● TRY IT: Write out all the rows below again, changing each "Januar" to "Jänner" and keeping everything else as it is.

[Stored items from a collection]

--------------------------------

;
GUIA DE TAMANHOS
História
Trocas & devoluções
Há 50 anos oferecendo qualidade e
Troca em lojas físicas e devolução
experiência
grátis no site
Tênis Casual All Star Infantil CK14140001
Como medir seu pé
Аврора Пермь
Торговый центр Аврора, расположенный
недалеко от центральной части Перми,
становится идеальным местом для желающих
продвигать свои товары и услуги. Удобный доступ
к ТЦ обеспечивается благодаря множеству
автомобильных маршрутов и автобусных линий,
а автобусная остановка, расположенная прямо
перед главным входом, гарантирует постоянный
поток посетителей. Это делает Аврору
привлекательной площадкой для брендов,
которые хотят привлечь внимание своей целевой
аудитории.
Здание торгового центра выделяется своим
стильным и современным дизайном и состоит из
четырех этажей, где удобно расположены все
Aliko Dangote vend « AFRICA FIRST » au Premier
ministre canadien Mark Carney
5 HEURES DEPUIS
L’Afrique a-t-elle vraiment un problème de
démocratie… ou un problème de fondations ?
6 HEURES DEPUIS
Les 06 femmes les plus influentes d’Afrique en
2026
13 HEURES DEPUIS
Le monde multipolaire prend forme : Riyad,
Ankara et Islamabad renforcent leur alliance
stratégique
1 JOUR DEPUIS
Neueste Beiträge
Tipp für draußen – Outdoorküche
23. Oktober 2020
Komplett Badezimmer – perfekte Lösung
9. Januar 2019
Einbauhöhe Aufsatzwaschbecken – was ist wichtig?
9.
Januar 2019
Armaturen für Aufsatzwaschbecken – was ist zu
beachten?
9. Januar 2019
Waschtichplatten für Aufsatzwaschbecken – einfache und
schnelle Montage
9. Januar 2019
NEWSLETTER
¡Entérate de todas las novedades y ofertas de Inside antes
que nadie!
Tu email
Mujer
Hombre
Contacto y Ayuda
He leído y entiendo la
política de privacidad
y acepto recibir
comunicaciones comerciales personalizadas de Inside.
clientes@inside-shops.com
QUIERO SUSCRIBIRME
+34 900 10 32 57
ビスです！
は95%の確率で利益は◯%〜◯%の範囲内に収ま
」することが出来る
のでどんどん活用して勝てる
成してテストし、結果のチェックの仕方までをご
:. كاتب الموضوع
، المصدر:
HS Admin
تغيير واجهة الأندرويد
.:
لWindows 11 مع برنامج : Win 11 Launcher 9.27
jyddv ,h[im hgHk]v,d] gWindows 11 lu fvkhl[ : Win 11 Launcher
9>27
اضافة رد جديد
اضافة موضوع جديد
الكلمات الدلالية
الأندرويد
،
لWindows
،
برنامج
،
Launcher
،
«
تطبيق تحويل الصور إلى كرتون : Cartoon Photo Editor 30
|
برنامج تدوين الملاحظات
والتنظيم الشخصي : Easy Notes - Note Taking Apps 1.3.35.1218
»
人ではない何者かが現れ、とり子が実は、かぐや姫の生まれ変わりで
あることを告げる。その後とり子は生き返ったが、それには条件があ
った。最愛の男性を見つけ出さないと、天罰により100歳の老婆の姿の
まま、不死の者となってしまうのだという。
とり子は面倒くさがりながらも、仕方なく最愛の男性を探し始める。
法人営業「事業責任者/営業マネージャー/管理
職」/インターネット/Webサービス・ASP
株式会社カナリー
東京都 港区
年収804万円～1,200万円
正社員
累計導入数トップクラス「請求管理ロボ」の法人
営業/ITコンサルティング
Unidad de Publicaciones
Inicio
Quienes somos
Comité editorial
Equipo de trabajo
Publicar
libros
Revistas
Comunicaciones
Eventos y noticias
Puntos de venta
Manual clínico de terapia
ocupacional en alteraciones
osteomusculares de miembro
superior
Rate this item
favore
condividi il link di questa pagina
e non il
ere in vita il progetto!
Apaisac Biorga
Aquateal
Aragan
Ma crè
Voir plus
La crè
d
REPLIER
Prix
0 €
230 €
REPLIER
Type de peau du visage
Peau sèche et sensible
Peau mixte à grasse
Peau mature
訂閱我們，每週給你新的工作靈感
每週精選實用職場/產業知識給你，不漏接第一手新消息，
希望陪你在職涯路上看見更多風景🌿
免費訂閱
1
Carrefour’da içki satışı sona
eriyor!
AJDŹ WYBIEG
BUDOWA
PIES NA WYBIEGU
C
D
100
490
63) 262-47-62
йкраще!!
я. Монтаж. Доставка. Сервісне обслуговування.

--------------------------------

● RESPONSE BELOW:
;
GUIA DE TAMANHOS
História
Trocas & devoluções
Há 50 anos oferecendo qualidade e
Troca em lojas físicas e devolução
experiência
grátis no site
Tênis Casual All Star Infantil CK14140001
Como medir seu pé
Аврора Пермь
Торговый центр Аврора, расположенный
недалеко от центральной части Перми,
становится идеальным местом для желающих
продвигать свои товары и услуги. Удобный доступ
к ТЦ обеспечивается благодаря множеству
автомобильных маршрутов и автобусных линий,
а автобусная остановка, расположенная прямо
перед главным входом, гарантирует постоянный
поток посетителей. Это делает Аврору
привлекательной площадкой для брендов,
которые хотят привлечь внимание своей целевой
аудитории.
Здание торгового центра выделяется своим
стильным и современным дизайном и состоит из
четырех этажей, где удобно расположены все
Aliko Dangote vend « AFRICA FIRST » au Premier
ministre canadien Mark Carney
5 HEURES DEPUIS
L’Afrique a-t-elle vraiment un problème de
démocratie… ou un problème de fondations ?
6 HEURES DEPUIS
Les 06 femmes les plus influentes d’Afrique en
2026
13 HEURES DEPUIS
Le monde multipolaire prend forme : Riyad,
Ankara et Islamabad renforcent leur alliance
stratégique
1 JOUR DEPUIS
Neueste Beiträge
Tipp für draußen – Outdoorküche
23. Oktober 2020
Komplett Badezimmer – perfekte Lösung
9. Jänner 2019
Einbauhöhe Aufsatzwaschbecken – was ist wichtig?
9.
Jänner 2019
Armaturen für Aufsatzwaschbecken – was ist zu
beachten?
9. Jänner 2019
Waschtichplatten für Aufsatzwaschbecken – einfache und
schnelle Montage
9. Jänner 2019
NEWSLETTER
¡Entérate de todas las novedades y ofertas de Inside antes
que nadie!
Tu email
Mujer
Hombre
Contacto y Ayuda
He leído y entiendo la
política de privacidad
y acepto recibir
comunicaciones comerciales personalizadas de Inside.
clientes@inside-shops.com
QUIERO SUSCRIBIRME
+34 900 10 32 57
ビスです！
は95%の確率で利益は◯%〜◯%の範囲内に収ま
」することが出来る
のでどんどん活用して勝てる
成してテストし、結果のチェックの仕方までをご
:. كاتب الموضوع
، المصدر:
HS Admin
تغيير واجهة الأندرويد
.:
لWindows 11 مع برنامج : Win 11 Launcher 9.27
jyddv ,h[im hgHk]v,d] gWindows 11 lu fvkhl[ : Win 11 Launcher
9>27
اضافة رد جديد
اضافة موضوع جديد
الكلمات الدلالية
الأندرويد
،
لWindows
،
برنامج
،
Launcher
،
«
تطبيق تحويل الصور إلى كرتون : Cartoon Photo Editor 30
|
برنامج تدوين الملاحظات
والتنظيم الشخصي : Easy Notes - Note Taking Apps 1.3.35.1218
»
人ではない何者かが現れ、とり子が実は、かぐや姫の生まれ変わりで
あることを告げる。その後とり子は生き返ったが、それには条件があ
った。最愛の男性を見つけ出さないと、天罰により100歳の老婆の姿の
まま、不死の者となってしまうのだという。
とり子は面倒くさがりながらも、仕方なく最愛の男性を探し始める。
法人営業「事業責任者/営業マネージャー/管理
職」/インターネット/Webサービス・ASP
株式会社カナリー
東京都 港区
年収804万円～1,200万円
正社員
累計導入数トップクラス「請求管理ロボ」の法人
営業/ITコンサルティング
Unidad de Publicaciones
Inicio
Quienes somos
Comité editorial
Equipo de trabajo
Publicar
libros
Revistas
Comunicaciones
Eventos y noticias
Puntos de venta
Manual clínico de terapia
ocupacional en alteraciones
osteomusculares de miembro
superior
Rate this item
favore
condividi il link di questa pagina
e non il
ere in vita il progetto!
Apaisac Biorga
Aquateal
Aragan
Ma crè
Voir plus
La crè
d
REPLIER
Prix
0 €
230 €
REPLIER
Type de peau du visage
Peau sèche et sensible
Peau mixte à grasse
Peau mature
訂閱我們，每週給你新的工作靈感
每週精選實用職場/產業知識給你，不漏接第一手新消息，
希望陪你在職涯路上看見更多風景🌿
免費訂閱
1
Carrefour’da içki satışı sona
eriyor!
AJDŹ WYBIEG
BUDOWA
PIES NA WYBIEGU
C
D
100
490
63) 262-47-62
йкраще!!
я. Монтаж. Доставка. Сервісне обслуговування.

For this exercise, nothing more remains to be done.